Enhancing SQL Injection Detection and Prevention Using Generative Models
Naga Sai Dasari, Atta Badii, Armin Moin, Ahmed Ashlam
TL;DR
This work tackles the evolving challenge of SQL Injection by augmenting limited labeled data with synthetic queries generated by a VAE, U-Net, and CWGAN-GP. The pipeline encodes SQL queries into latent representations, generates diverse synthetic data, and uses pseudo-labelling to create hybrid datasets for training an XGBoost classifier. The results show that synthetic data can significantly improve detection performance and robustness, achieving high accuracy and balanced class performance, especially when optimally combining U-Net and CWGAN-GP outputs.
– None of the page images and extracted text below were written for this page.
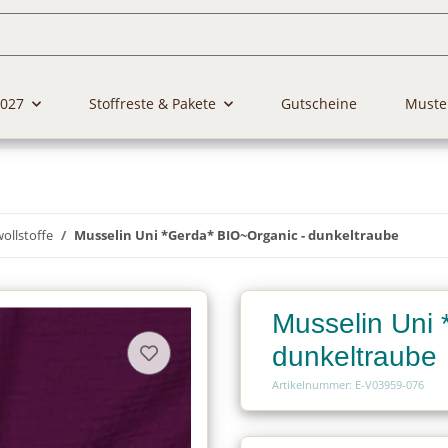
2027
Stoffreste & Pakete
Gutscheine
Muste
llstoffe
Musselin Uni *Gerda* BIO~Organic - dunkeltraube
Musselin Uni 
dunkeltraube
Artikelnummer: E-V03959-076
Charge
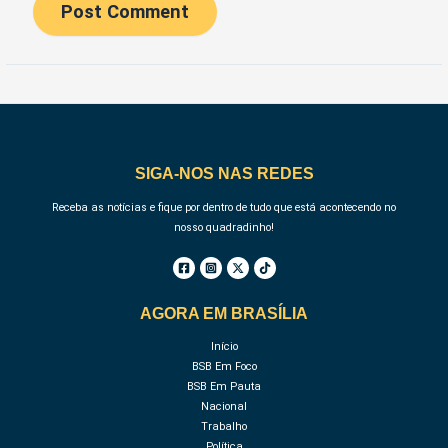
SIGA-NOS NAS REDES
Receba as notícias e fique por dentro de tudo que está acontecendo no
nosso quadradinho!
AGORA EM BRASÍLIA
Início
BSB Em Foco
BSB Em Pauta
Nacional
Trabalho
Política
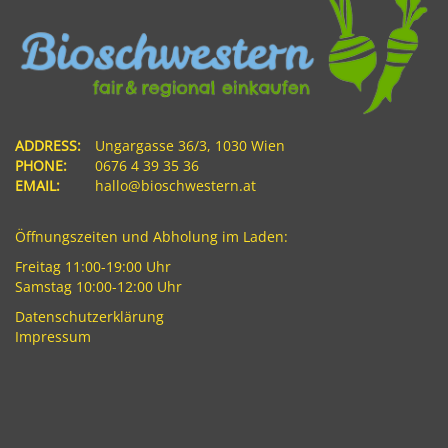
ADDRESS:
Ungargasse 36/3, 1030 Wien
PHONE:
0676 4 39 35 36
EMAIL:
hallo@bioschwestern.at
Öffnungszeiten und Abholung im Laden:
Freitag 11:00-19:00 Uhr
Samstag 10:00-12:00 Uhr
Datenschutzerklärung
Impressum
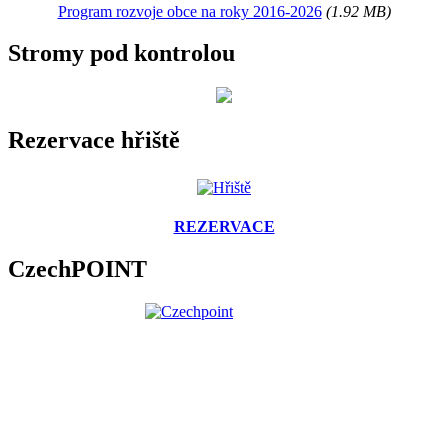
Program rozvoje obce na roky 2016-2026
(1.92 MB)
Stromy pod kontrolou
Rezervace hřiště
REZERVACE
CzechPOINT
The findings highlight the practical potential of generative-data-driven augmentation for adaptive SQLi detection in real-world web applications.
Abstract
SQL Injection (SQLi) continues to pose a significant threat to the security of web applications, enabling attackers to manipulate databases and access sensitive information without authorisation. Although advancements have been made in detection techniques, traditional signature-based methods still struggle to identify sophisticated SQL injection attacks that evade predefined patterns. As SQLi attacks evolve, the need for more adaptive detection systems becomes crucial. This paper introduces an innovative approach that leverages generative models to enhance SQLi detection and prevention mechanisms. By incorporating Variational Autoencoders (VAE), Conditional Wasserstein GAN with Gradient Penalty (CWGAN-GP), and U-Net, synthetic SQL queries were generated to augment training datasets for machine learning models. The proposed method demonstrated improved accuracy in SQLi detection systems by reducing both false positives and false negatives. Extensive empirical testing further illustrated the ability of the system to adapt to evolving SQLi attack patterns, resulting in enhanced precision and robustness.